Fadi Al Abdallah, Porte-parole de la Cour pénale internationale (CPI), précise qu'il faudra baliser les possibilités de coopération entre la CPI et les compétences tunisiennes. Il rappelle que « la compétence de la CPI est complémentaire à celle de la justice nationale ». Ce qui suppose que la justice nationale permet cette complémentarité. Quelles sont les normes appliquées à l'échelle internationale et locales permettant à la Tunisie d'être à l'avant-garde des pays arabes ?
Mohsen Marzouk, fondateur du Centre Kawakebi, rappellera que le centre avait organisé des espaces de dialogue sur les Droits de l'Homme. Il a été le premier en Tunisie à poser la problématique de la Justice transitionnelle en Février 2011. Il a organisé des débats autour de plusieurs questions. Il a pour mission d'aider le processus de transition démocratique sans se préoccuper des considérations politiques de cette transition. Tout en considérant que l'adhésion de la Tunisie au Statut de Rome est un pas à la fois salutaire et important.

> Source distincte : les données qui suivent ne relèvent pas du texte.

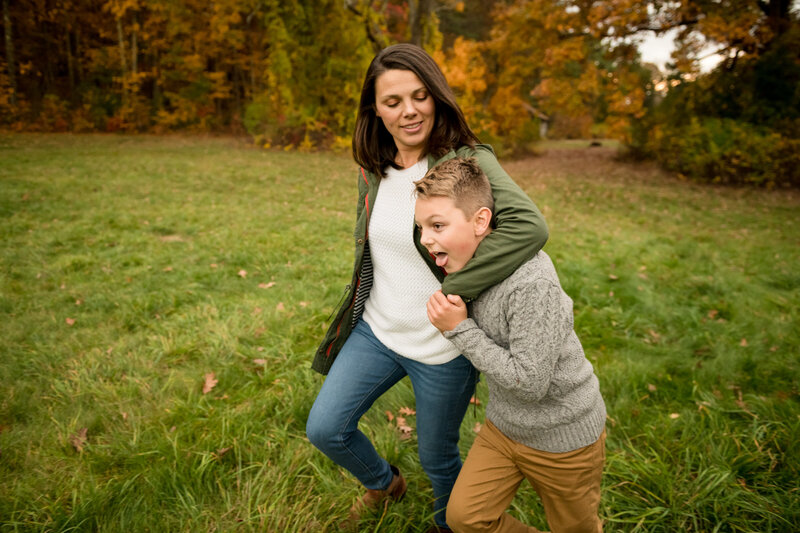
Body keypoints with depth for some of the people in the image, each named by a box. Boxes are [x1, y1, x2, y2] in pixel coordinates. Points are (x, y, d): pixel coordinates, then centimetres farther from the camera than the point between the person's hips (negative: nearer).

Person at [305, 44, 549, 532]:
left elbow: (529, 226, -37)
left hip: (442, 347, -5)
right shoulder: (374, 169, 0)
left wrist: (454, 291, -32)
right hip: (375, 330, 6)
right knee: (324, 429, 11)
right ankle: (384, 484, 44)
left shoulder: (468, 162, -21)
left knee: (437, 456, 16)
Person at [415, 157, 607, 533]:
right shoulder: (470, 264, -7)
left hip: (563, 438, -6)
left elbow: (529, 382, -30)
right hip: (504, 426, 7)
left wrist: (460, 330, -28)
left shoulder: (532, 284, -34)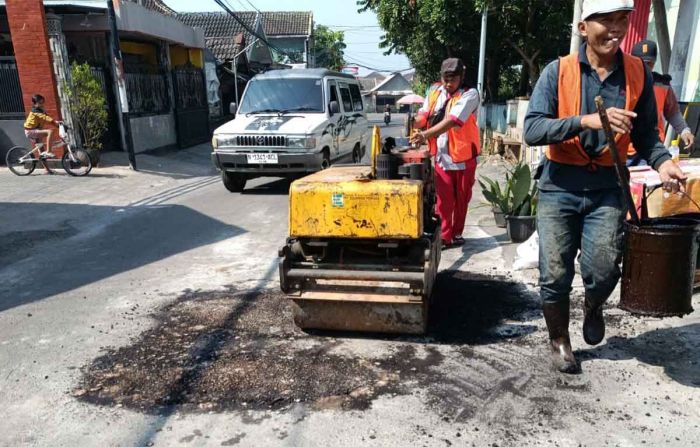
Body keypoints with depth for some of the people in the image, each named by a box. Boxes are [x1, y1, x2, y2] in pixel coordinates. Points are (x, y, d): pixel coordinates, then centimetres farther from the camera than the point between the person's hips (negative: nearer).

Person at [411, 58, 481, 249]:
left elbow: (452, 121, -25)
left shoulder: (470, 95, -13)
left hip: (464, 156, -2)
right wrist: (417, 125, -20)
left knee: (462, 199, 11)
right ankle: (444, 237, 7)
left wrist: (426, 134, -35)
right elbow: (423, 115, 4)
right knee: (444, 200, 0)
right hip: (441, 156, 2)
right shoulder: (434, 91, 4)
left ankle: (457, 233, 27)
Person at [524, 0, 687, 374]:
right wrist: (587, 120, -28)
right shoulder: (558, 72, -7)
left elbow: (645, 133, 9)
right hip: (560, 185, -1)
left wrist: (662, 162, -10)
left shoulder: (638, 74, 2)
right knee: (555, 274, 2)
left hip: (607, 187, 2)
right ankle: (559, 340, 28)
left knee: (604, 270, -10)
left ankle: (593, 307, 28)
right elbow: (532, 130, -16)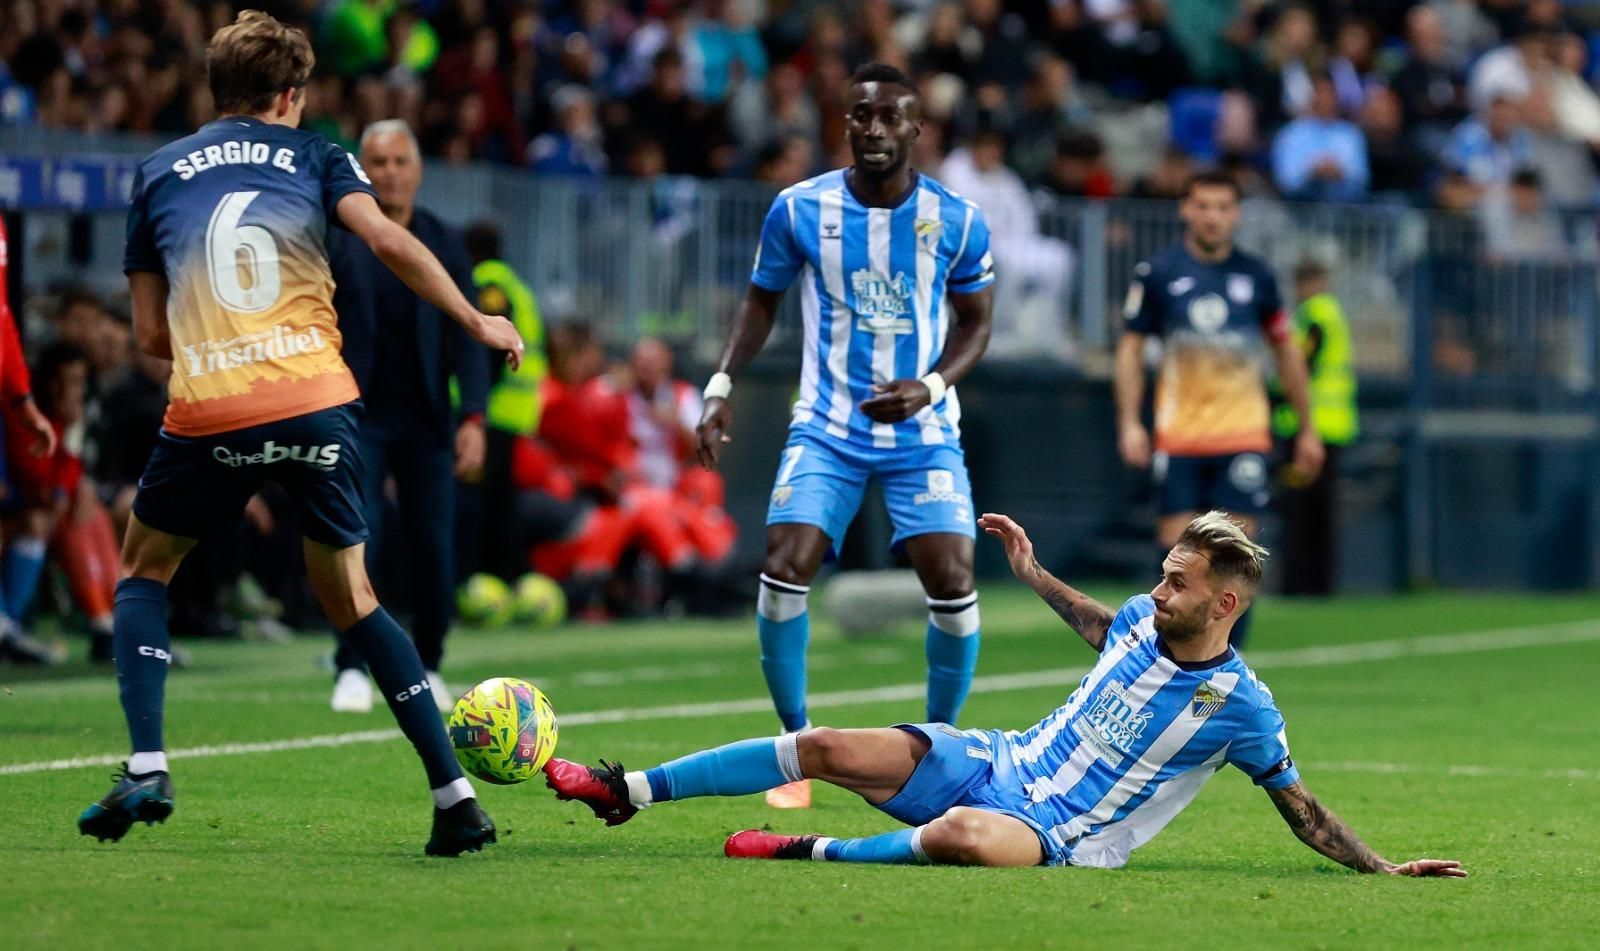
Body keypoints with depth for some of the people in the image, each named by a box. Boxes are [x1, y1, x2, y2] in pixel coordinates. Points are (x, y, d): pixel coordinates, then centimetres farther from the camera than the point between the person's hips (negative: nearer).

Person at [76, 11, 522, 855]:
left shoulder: (158, 173, 17)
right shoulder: (314, 156, 14)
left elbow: (150, 333, 16)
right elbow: (388, 241, -5)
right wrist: (477, 323, 3)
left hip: (207, 410, 0)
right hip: (316, 402, 0)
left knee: (143, 569, 23)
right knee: (350, 597, 15)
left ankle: (145, 771, 4)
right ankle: (454, 798, 7)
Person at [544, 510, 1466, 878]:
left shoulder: (1241, 705, -13)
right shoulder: (1142, 620, 5)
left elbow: (1302, 808, -5)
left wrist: (1383, 869, -13)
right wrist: (1036, 574, 34)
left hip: (1061, 837, -6)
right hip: (1001, 763, 6)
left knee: (963, 833, -42)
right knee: (829, 747, -9)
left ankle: (817, 852, -19)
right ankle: (628, 790, -5)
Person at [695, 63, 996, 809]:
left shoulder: (958, 221, -5)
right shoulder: (799, 209, -5)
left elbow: (975, 323, 4)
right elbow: (762, 301, 8)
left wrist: (931, 387, -15)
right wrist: (722, 386, -4)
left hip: (924, 433, 0)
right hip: (827, 428, 0)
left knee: (952, 582, -13)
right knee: (784, 571, -15)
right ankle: (795, 746, 4)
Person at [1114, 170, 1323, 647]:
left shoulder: (1256, 276, 5)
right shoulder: (1158, 273, 1)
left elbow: (1285, 350, 14)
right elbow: (1130, 347, 5)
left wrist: (1307, 428, 14)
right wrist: (1129, 422, -5)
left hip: (1243, 435, 1)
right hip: (1177, 439, -1)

Trois éléments importants sont évoqués par le conférencier. Primo : le rôle de la société civile. Des réseaux de 2500 organisations non gouvernementales soutiennent à travers le monde, la Cour pénale internationale. 14 alliances civiles en Asie et 14 autres en Europe sont constituées. « Il est à espérer que cette rencontre en Tunisie permettra de constituer une alliance d'associations de la société civile qui aura à soutenir la coopération de la Tunisie avec la CPI », dit-il. Secundo, il faudra saisir cette opportunité pour mettre en valeur les mécanismes de fonctionnement de la CPI dans les pays arabes. Toutefois, Mohsen Marzouk ne s'empêche pas de rappeler que la CPI est critiquée pour son impuissance à s'imposer et à faire entendre raison à Israël pour les crimes qu'il ne cesse de commettre en toute impunité. « En dépit de toutes les réserves, il est intéressant d'engager le dialogue pour que la justice ne soit pas appliquée seulement contre les perdants », dit-il. Tercio, il est intéressant de voir les possibilités ouvertes après l'adhésion de la Tunisie au Statut de Rome. Après la Révolution tunisienne, un slogan fondamental a émergé : il n'est pas question d'échapper aux sanctions. Il est nécessaire d'établir un lien entre la justice transitionnelle et la Cour pénale internationale (CPI). Il est temps de passer de l'absolutisme de l'Etat à l'Etat de Droit et des libertés.